Typically, though, the Justice Department looks at broader civil rights issues. The FBI is already assisting the Sheriff with his investigation.

Goodwin's mother, Mashell Lambert, said she was delighted by Garcia's move.

"I think this is wonderful," Lambert said. "The more help in this investigation, the better and the more that will be unveiled. I am very pleased about this."

Garcia's comments came during a press conference with Harris County District Attorney Devon Anderson on an unrelated topic.

"My commitment is to make sure that mothers like Ms. Lambert don't ever have to content with something like this again," Garcia said. "That is my commitment. I'm working hard to do that and trust me, I'm still not happy about the circumstance overall."

Garcia's remarks also came as state Sen. Rodney Ellis, a leader on criminal justice reform in Texas, said he was crafting a letter requesting an independent review of Harris County jail operations from the Justice Department.

Ellis, D-Houston, spoke with Garcia Wednesday, his office said. Ellis has also been meeting about Goodwin with experts from the Texas Criminal Justice Coalition, the Texas Defender Service and with Barry Scheck, made famous for his role in the acquittal of O.J. Simpson in his 1995 double murder trial and who now directs The Innocence Project.

U.S. Rep. Sheila Jackson Lee said Wednesday that she is aware of the Goodwin case and of the calls to the Department of Justice to get involved.

It has happened before. The Justice Department investigated the jail in 2008, before Garcia became Sheriff. The federal agency found in 2009 that jail officials violated inmate rights in regards to an array of issues, including mental health.

"I had the Justice Department come to investigate some years ago and a lot of reform occurred at the jail," she said.

As far as any problems today at the jail, the Houston Democrat said she hoped Garcia is "poised, I hope, to fix this yesterday."

Garcia's announcement is a change of tone from the past few days, when Garcia said the Sheriff's Department could conduct a "fair and just" independent investigation. Garcia on Monday did ask for assistance from the FBI in that investigation.

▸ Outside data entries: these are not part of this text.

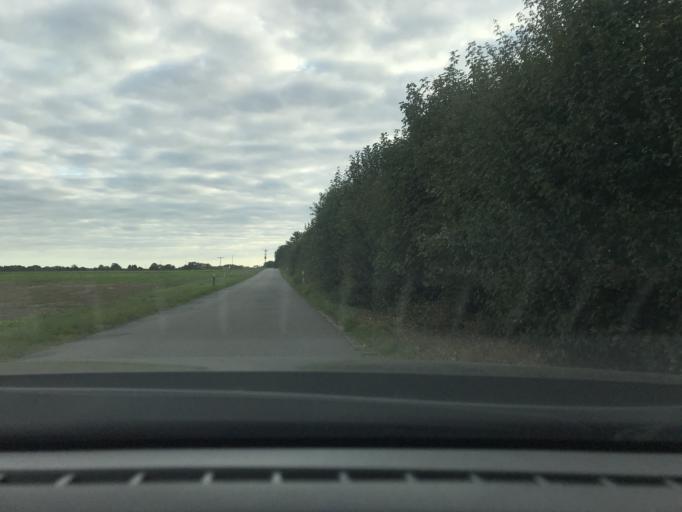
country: DE
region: Lower Saxony
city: Suderburg
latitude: 52.9085
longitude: 10.4549
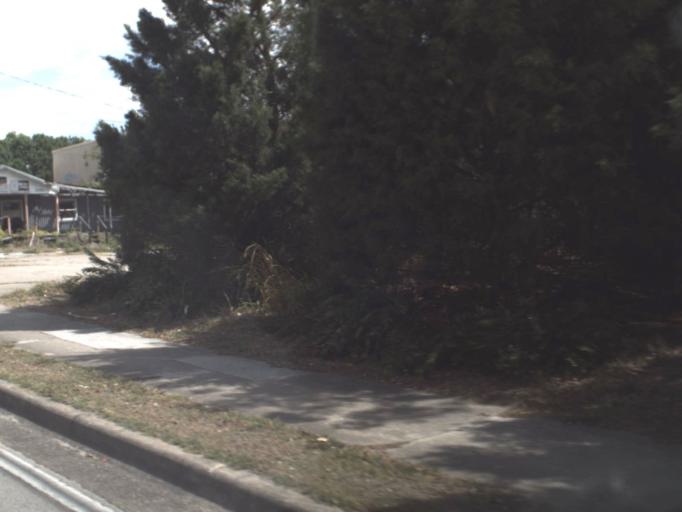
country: US
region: Florida
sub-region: Brevard County
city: Cocoa West
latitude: 28.3615
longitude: -80.7549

ABC-13 broke the news Monday about the conditions of Terry Goodwin's cell.

It was only when a jail compliance team entered Goodwin's cell on October 10, 2013, they discovered he may have been locked in there for weeks, whistleblowers said. Sources told ABC-13 when Goodwin was discovered, he was wearing a filthy, shredded jail uniform in the fetid cell, sources said. Shards of his orange uniform were hanging from the ceiling light.

Garcia, who oversees a jail of 5,000 inmates, said he didn't know about the incident until ABC-13 started asking questions a few weeks ago.

Hours before the ABC-13 report, the Texas Commission on Jail Standards conducted a surprise inspection of the Harris County jail. Soon after, the agency issued a letter saying the jail is at risk of falling below minimum standards, which opens the door to increased inspections.

Sheriff's officials late Tuesday minimized the letter, noting that state jail regulators said that the "incident was isolated" and that inspectors found no deficiencies Monday.